[Jeffrey Dunoff holds the Laura H. Carnell Chair at Temple University Law School]
This post is part of our symposium on Dean Schiff Berman's book Global Legal Pluralism. Other posts can be found in Related Posts below.
Paul Berman has produced a terrific, and terrifically ambitious, work of scholarship. The book presents a compelling case that the current legal order is marked by multiple and overlapping international, transnational, national, sub-national and non-state normative orders. Paul argues that relations among these various orders should be managed through a “cosmopolitan pluralist” approach that pays due respect to the interests that various norm-generating communities have in any particular dispute. The text’s central jurisprudential and normative claim is that cosmopolitan pluralism is superior to its two main rivals, namely (i)
universalist approaches that elide important normative differences among diverse communities, and (ii) territorially-based
sovereigntist approaches that inappropriately privilege the interests of one community by ignoring the legitimate interests of others.

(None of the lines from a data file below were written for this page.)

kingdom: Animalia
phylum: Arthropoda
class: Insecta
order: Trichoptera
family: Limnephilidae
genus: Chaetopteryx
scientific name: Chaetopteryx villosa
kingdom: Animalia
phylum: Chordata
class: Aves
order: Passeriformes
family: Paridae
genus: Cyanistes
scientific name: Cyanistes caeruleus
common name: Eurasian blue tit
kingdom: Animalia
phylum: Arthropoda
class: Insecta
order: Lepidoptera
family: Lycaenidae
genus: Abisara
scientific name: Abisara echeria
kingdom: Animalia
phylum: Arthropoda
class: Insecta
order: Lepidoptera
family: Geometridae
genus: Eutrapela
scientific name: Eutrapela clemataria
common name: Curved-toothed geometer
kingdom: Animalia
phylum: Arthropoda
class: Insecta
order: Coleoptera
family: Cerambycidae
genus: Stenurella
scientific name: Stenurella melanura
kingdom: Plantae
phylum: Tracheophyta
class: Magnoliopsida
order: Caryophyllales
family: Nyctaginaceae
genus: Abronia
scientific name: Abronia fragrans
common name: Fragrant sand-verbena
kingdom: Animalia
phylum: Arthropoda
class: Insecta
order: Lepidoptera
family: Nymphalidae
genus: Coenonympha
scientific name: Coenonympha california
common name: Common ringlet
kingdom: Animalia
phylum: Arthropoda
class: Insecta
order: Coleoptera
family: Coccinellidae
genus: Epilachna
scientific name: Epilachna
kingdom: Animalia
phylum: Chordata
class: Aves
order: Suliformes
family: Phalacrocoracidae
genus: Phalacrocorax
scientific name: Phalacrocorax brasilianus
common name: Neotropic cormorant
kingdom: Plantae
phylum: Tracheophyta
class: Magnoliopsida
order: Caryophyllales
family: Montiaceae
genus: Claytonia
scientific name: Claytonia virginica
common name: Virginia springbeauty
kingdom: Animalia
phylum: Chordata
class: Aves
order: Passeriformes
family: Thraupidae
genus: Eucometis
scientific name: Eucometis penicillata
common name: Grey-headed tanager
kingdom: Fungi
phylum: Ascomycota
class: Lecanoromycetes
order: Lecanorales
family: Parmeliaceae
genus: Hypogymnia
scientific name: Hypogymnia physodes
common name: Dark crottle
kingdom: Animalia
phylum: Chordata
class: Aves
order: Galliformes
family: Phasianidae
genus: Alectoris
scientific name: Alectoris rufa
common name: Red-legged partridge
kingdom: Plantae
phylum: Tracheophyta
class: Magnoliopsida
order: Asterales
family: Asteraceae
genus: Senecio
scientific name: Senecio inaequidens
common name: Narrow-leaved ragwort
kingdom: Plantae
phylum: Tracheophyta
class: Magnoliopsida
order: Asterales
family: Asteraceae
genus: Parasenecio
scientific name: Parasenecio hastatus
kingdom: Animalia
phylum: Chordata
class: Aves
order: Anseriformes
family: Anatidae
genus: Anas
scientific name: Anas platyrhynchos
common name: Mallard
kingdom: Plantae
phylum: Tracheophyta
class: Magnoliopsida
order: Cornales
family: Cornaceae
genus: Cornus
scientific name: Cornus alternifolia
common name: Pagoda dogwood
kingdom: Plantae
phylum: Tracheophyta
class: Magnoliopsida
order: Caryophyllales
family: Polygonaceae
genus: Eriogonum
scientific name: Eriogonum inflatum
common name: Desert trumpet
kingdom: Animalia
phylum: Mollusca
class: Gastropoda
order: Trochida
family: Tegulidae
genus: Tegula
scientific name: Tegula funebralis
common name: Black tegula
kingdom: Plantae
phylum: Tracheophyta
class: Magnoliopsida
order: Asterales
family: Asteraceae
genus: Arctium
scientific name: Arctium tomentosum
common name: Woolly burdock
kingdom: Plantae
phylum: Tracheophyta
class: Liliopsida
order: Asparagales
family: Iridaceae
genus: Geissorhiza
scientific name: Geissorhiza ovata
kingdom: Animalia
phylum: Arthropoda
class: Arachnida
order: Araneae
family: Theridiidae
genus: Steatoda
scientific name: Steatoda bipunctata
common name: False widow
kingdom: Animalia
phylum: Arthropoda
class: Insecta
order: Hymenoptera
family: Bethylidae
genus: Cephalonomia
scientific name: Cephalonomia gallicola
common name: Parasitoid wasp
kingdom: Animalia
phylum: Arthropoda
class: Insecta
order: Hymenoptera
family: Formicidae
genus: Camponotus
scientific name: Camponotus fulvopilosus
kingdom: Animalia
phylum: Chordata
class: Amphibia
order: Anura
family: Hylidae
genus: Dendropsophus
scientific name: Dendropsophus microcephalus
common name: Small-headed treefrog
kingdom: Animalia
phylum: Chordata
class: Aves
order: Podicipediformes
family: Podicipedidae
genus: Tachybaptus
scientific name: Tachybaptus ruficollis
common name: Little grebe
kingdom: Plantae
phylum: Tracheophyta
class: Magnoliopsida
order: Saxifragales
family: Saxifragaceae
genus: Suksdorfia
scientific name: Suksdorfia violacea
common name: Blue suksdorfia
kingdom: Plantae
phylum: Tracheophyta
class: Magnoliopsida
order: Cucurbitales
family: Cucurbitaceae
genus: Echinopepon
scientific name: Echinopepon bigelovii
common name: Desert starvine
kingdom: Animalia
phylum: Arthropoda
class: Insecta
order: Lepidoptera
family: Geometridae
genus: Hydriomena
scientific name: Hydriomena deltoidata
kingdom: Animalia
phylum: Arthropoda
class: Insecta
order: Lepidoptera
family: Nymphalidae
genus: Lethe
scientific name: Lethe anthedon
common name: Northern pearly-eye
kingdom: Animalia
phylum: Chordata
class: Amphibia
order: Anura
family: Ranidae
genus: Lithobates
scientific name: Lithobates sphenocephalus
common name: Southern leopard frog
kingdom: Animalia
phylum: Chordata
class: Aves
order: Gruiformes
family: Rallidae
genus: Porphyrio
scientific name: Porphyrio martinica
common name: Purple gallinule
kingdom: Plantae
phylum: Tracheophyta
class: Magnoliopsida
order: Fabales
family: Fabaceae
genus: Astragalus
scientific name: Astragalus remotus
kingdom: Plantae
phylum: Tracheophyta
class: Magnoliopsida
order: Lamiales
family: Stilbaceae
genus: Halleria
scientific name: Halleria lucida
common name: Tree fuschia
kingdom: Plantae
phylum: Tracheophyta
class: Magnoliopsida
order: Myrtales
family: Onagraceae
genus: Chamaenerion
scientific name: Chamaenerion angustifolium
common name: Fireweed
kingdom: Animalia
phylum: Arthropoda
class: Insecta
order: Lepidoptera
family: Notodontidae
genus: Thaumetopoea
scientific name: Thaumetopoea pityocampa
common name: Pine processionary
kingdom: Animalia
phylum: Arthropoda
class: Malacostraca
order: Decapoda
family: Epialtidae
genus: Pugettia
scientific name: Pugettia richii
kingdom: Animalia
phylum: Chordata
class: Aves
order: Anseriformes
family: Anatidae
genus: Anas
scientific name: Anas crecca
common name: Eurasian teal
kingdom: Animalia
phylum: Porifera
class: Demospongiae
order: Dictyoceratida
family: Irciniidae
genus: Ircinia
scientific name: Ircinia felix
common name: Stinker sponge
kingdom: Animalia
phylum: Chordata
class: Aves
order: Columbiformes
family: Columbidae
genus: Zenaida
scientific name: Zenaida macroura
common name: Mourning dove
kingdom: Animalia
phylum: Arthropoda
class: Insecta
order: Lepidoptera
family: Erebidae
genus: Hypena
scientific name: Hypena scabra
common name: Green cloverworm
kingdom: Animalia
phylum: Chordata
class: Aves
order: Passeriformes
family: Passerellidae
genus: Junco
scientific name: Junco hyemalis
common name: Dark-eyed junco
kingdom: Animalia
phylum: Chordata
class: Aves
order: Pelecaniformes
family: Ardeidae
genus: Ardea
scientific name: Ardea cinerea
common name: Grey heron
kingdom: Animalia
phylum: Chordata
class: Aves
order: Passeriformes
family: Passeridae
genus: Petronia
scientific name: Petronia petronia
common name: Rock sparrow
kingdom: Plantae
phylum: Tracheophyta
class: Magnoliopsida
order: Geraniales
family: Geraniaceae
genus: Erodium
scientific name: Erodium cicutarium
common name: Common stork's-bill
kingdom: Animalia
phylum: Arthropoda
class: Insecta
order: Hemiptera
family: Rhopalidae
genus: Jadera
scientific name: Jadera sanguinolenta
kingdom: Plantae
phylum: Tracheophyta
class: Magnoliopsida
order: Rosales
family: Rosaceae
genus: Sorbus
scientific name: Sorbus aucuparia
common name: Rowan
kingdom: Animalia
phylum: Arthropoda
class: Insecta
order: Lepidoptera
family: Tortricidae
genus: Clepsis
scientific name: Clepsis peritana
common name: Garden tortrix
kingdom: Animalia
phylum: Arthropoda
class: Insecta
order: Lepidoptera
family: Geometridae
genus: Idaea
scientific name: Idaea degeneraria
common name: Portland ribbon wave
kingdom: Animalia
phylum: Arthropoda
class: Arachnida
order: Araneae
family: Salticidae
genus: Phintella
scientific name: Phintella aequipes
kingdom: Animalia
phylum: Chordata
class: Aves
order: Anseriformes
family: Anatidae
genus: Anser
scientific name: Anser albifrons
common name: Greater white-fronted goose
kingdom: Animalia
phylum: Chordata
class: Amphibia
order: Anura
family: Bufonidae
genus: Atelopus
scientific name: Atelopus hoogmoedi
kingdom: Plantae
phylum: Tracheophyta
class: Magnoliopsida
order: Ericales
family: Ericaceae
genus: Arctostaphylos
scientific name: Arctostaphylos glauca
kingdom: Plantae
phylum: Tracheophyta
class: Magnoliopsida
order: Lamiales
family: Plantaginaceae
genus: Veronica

Although the “pluralist” strand of Paul’s argument promises to decenter the state as law-maker, ironically virtually all of the book’s examples of legal hybridity feature conflicts involving state law, such as competing claims for authority between two or more states (should the IP law of states A or B should govern the registration of internet domain names); between domestic and international institutions (such as the ICJ and US Supreme Court decisions in the
Avena/Medellin line of cases); and between public and private actors (such as when religious and state law diverge on family law matters).
Perhaps as a result,
GLP devotes very limited attention to analysis of “conflicts” between and among different functional international legal regimes, even though this issue has preoccupied public international lawyers for the better part of a decade (see
here and
here). While Paul graciously cites to my work on regime interaction in his discussion of this phenomena (pp. 182-86), I wonder if
GLP’s brief analysis does justice to this form of legal hybridity.